Work instruction >> Set down every line of text from the entries below word for word, leaving out the pictures.

Records for this task >>
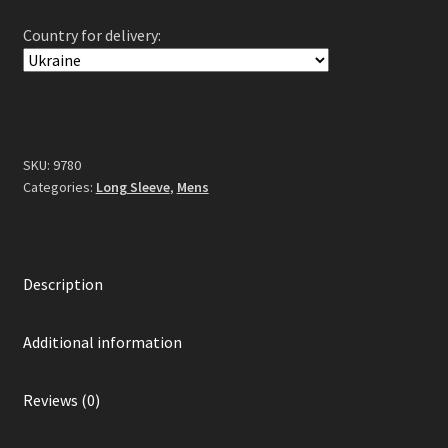
Long
Country for delivery:
Sleeve
Black
quantity
SKU:
9780
Categories:
Long Sleeve
,
Mens
Description
Additional information
Reviews (0)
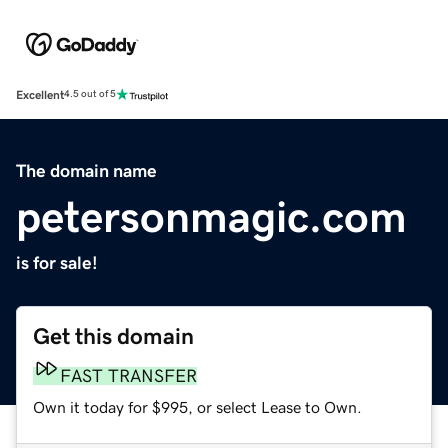
Excellent
4.5 out of 5
The domain name
petersonmagic.com
is for sale!
Get this domain
FAST TRANSFER
Own it today for $995, or select Lease to Own.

Written response >>
Long
Country for delivery:
Sleeve
Black
quantity
SKU:
9780
Categories:
Long Sleeve
,
Mens
Description
Additional information
Reviews (0)
Excellent
4.5 out of 5
The domain name
petersonmagic.com
is for sale!
Get this domain
FAST TRANSFER
Own it today for $995, or select Lease to Own.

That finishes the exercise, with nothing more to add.